I’ve now listened to the seven movement version three times, if you can believe it, but I did so with nowhere near full concentration. As I often do, I had my first listen while I was cooking, paying bills, tidying up, etc., just sort of to get my feet wet (!). Ordinarily, if I like the music in this context, I later sit down with it for a focused listening session. With this symphony, though, I knew that wouldn’t work after about ten minutes, so once again I let it be my environmental music as I went about my chores. It just works exceptionally well for me in this role, so much so that I feel grateful that it’s so long. I didn’t have to experience that sad feeling of anticipating the imminent end of pleasant listening. So I have a nice new soundtrack for my domestic life.


----------



## CnC Bartok (Jun 5, 2017)

Listened to Gunzenhauser. But of a yawn, to be honest, got uninvolved after two very long and amorphous movements.

Sorry for being negative.....


----------



## elgar's ghost (Aug 8, 2010)

Poor Ruby - I can't recall a Satsym suggestion which has gone down so badly! I can't say that I'm a fan of what I've heard either - years ago his first symphony left me totally cold so I was somewhat deterred from tackling this one. Some say the piano concertos are better.


----------



## mbhaub (Dec 2, 2016)

DaddyGeorge said:


> It seems to me that this symphony (represented the generation of Anton Rubinstein) demonstrates that Russian music in general was still a little behind the rest of "musical" Europe at this time. The best was yet to come, and at the turn of the century there was almost a hegemony of Russian music.

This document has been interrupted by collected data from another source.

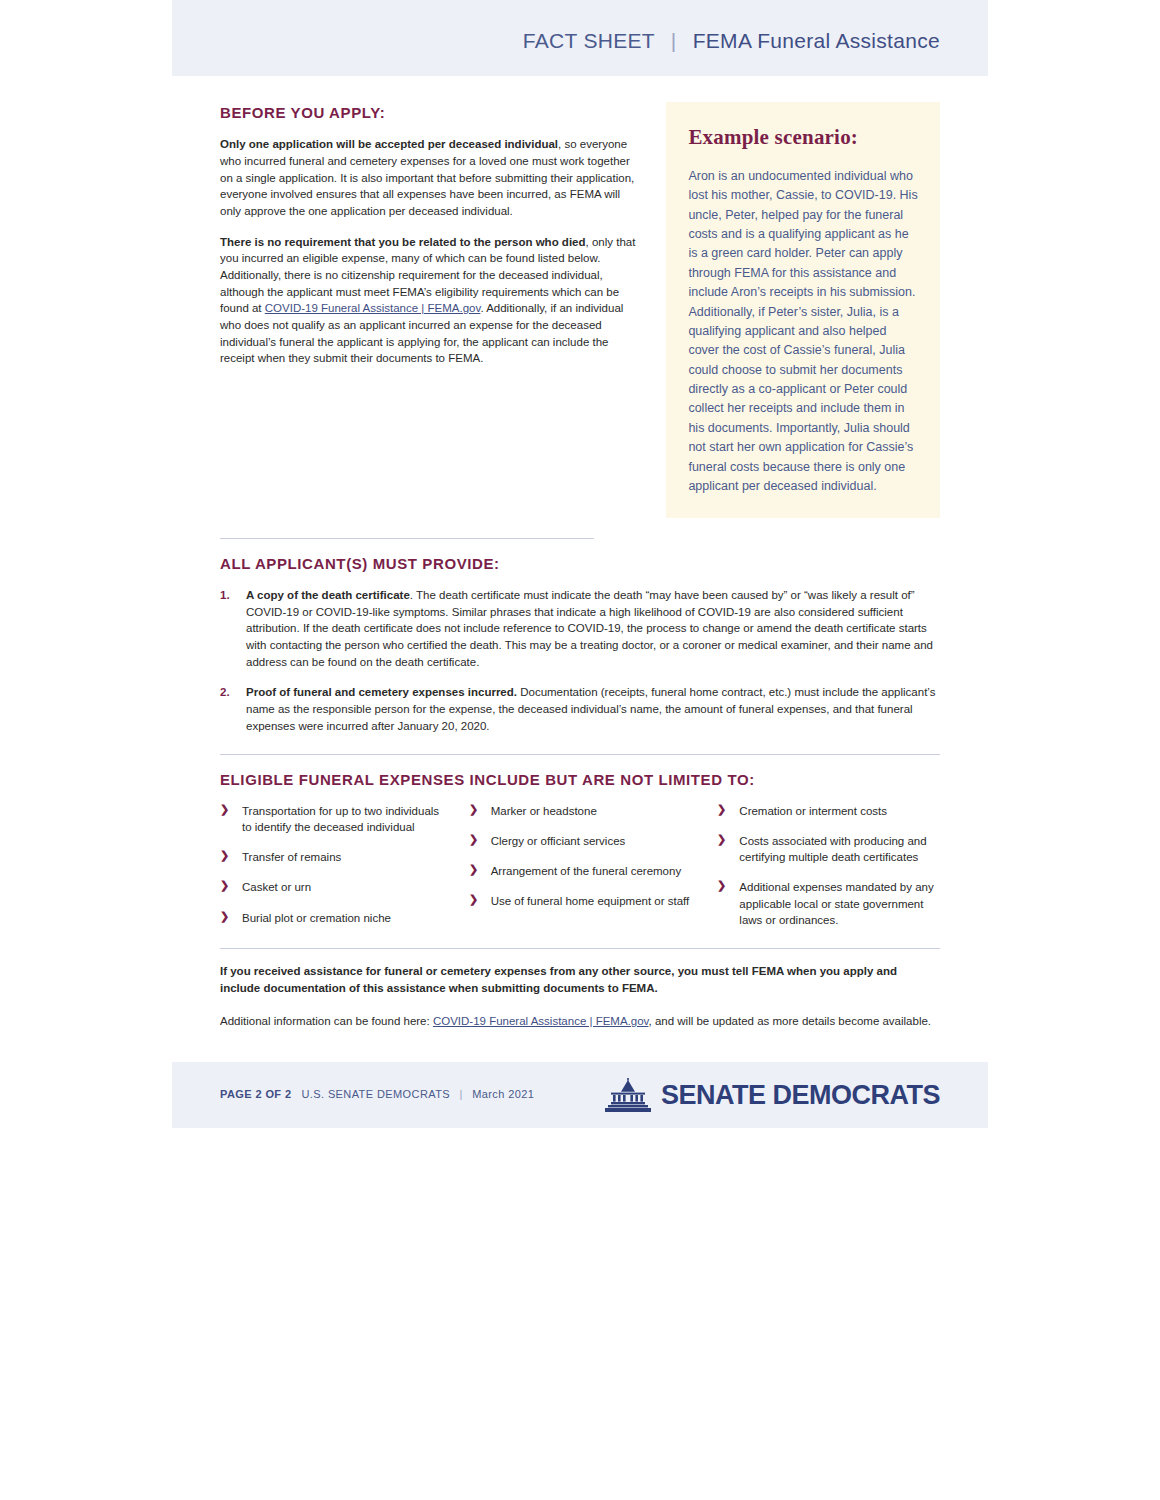FACT SHEET | FEMA Funeral Assistance
Before you apply:
Only one application will be accepted per deceased individual, so everyone who incurred funeral and cemetery expenses for a loved one must work together on a single application. It is also important that before submitting their application, everyone involved ensures that all expenses have been incurred, as FEMA will only approve the one application per deceased individual.
There is no requirement that you be related to the person who died, only that you incurred an eligible expense, many of which can be found listed below. Additionally, there is no citizenship requirement for the deceased individual, although the applicant must meet FEMA’s eligibility requirements which can be found at COVID-19 Funeral Assistance | FEMA.gov. Additionally, if an individual who does not qualify as an applicant incurred an expense for the deceased individual’s funeral the applicant is applying for, the applicant can include the receipt when they submit their documents to FEMA.
Example scenario:
Aron is an undocumented individual who lost his mother, Cassie, to COVID-19. His uncle, Peter, helped pay for the funeral costs and is a qualifying applicant as he is a green card holder. Peter can apply through FEMA for this assistance and include Aron’s receipts in his submission. Additionally, if Peter’s sister, Julia, is a qualifying applicant and also helped cover the cost of Cassie’s funeral, Julia could choose to submit her documents directly as a co-applicant or Peter could collect her receipts and include them in his documents. Importantly, Julia should not start her own application for Cassie’s funeral costs because there is only one applicant per deceased individual.
All applicant(s) must provide:
A copy of the death certificate. The death certificate must indicate the death “may have been caused by” or “was likely a result of” COVID-19 or COVID-19-like symptoms. Similar phrases that indicate a high likelihood of COVID-19 are also considered sufficient attribution. If the death certificate does not include reference to COVID-19, the process to change or amend the death certificate starts with contacting the person who certified the death. This may be a treating doctor, or a coroner or medical examiner, and their name and address can be found on the death certificate.
Proof of funeral and cemetery expenses incurred. Documentation (receipts, funeral home contract, etc.) must include the applicant’s name as the responsible person for the expense, the deceased individual’s name, the amount of funeral expenses, and that funeral expenses were incurred after January 20, 2020.
Eligible funeral expenses include but are not limited to:
Transportation for up to two individuals to identify the deceased individual
Transfer of remains
Casket or urn
Burial plot or cremation niche
Marker or headstone
Clergy or officiant services
Arrangement of the funeral ceremony
Use of funeral home equipment or staff
Cremation or interment costs
Costs associated with producing and certifying multiple death certificates
Additional expenses mandated by any applicable local or state government laws or ordinances.
If you received assistance for funeral or cemetery expenses from any other source, you must tell FEMA when you apply and include documentation of this assistance when submitting documents to FEMA.
Additional information can be found here: COVID-19 Funeral Assistance | FEMA.gov, and will be updated as more details become available.
PAGE 2 OF 2 U.S. SENATE DEMOCRATS | March 2021
SENATE DEMOCRATS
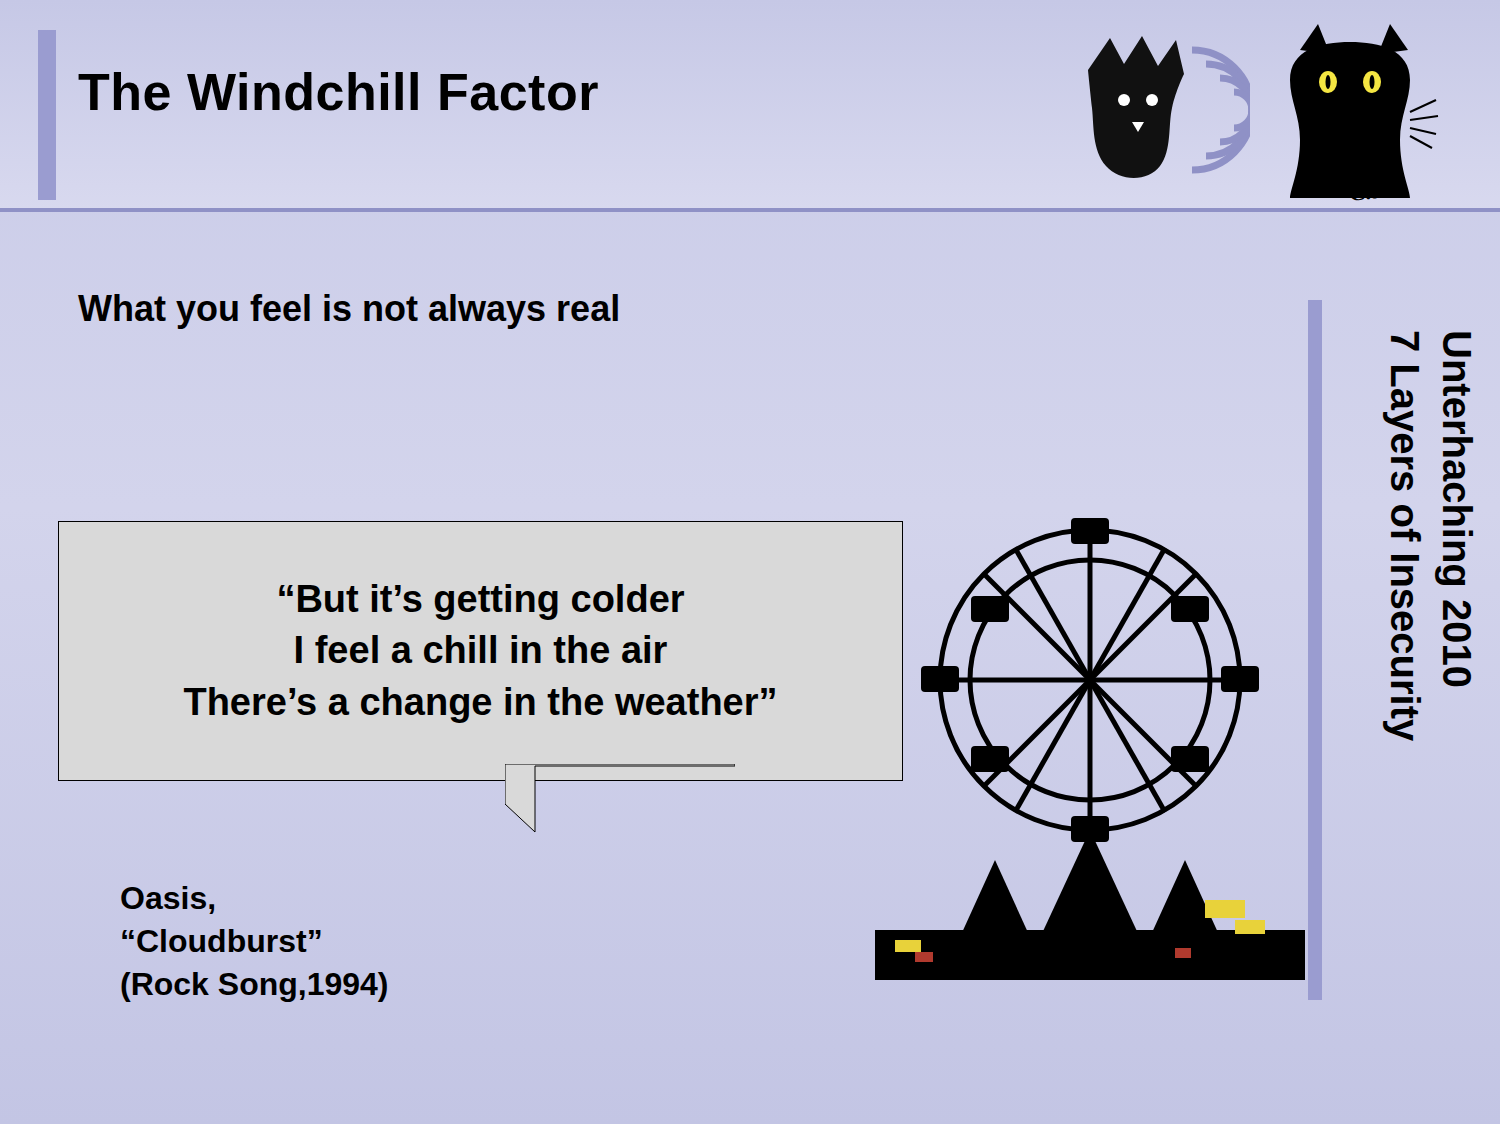The Windchill Factor
C.a.T.
What you feel is not always real
Unterhaching 2010 7 Layers of Insecurity
“But it’s getting colder
I feel a chill in the air
There’s a change in the weather”
Oasis,
“Cloudburst”
(Rock Song,1994)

Big potential and a huge progress in a few decades!


Rubinstein was never considered a "Russian" composer - his style and training (and family background) were too German. He was one of those composers that the Balakirev circle was so opposed to. Rubinstein and his brother were more professional that The Might Five, but clearly less original and fascinating. Rubinstein was a big influence on Tchaikovsky, who also was not considered a Russian Nationalist; his music was often seen as being too influenced by the German school despite his bringing in a lot folk music elements.

I won't completely dismiss Rubinstein nor mock him like Prokofiev and Shostakovich did. His piano concertos are wonderful models of the 19th c virtuoso vehicle for a composer/performer. Too bad they're not played more often. His opera The Demon is also really quite good and not at all what you would expect having heard the symphonies. A lot of his solo piano works are also excellent and well worth knowing, besides the ubiquitous Melody in F.


----------



## Orfeo (Nov 14, 2013)

I am actually listening to this fine performance. And I must say that this expanded version, though unnecessary and superfluous in the final analysis, contains to some fine, even arresting supplemental music, especially in the second movement.

Personally, I prefer the original version, but it is good to know Rubinstein's rethinking of the work.


----------



## Joachim Raff (Jan 31, 2020)

May i congratulate Saturday Symphony for bringing us an intriguing issue again. Rubinstein's second demands some stamina in the listening stakes. Rubinstein clearly intended the piece to be a lengthy one with this epic 7 movement revised symphony. I tend to dismiss original versions in all composers, so the 7 movements suits my listening.
Clearly a Mendelssohn influence in his music. Nothing wrong with that. 
There is some beautiful music in this symphony. Rubinstein was a progressive composer. He is learning his trade in these early works.
The conductor (Gunzenhauser) takes a steady pace. Not sure what the score demands in relation to the pace. Sound is a little thin in these early MarcoPolo recordings. 
Overall i enjoyed the work. I love a challenge and this was demanding. If you put listening effort in you certainly get something out of this symphony.


----------



## Joachim Raff (Jan 31, 2020)

Something i do regularly with daunting works is the mix the listening order into manageable parts. So instead of listening from Movement I to VII, i will start with movement IV then maybe the scherzo movement, then a slow movement. Do something else like some household chores, shopping or go out for a walk and then come back and do the remaining movements. Once you are familiar with the music then listen to the full symphony in order and see how it all fits together. 
When i first started listening to Beethoven symphonies (years ago) I did the same and his music became more manageable and enjoyable.


----------



## CnC Bartok (Jun 5, 2017)

Joachim Raff said:


> Something i do regularly with daunting works is the mix the listening order into manageable parts. So instead of listening from Movement I to VII, i will start with movement IV then maybe the scherzo movement, then a slow movement. Do something else like some household chores, shopping or go out for a walk and then come back and do the remaining movements. Once you are familiar with the music then listen to the full symphony in order and see how it all fits together.
> When i first started listening to Beethoven symphonies (years ago) I did the same and his music became more manageable and enjoyable.


Ah! Rubinstein's famous Pulp Fiction Symphony! :lol:


----------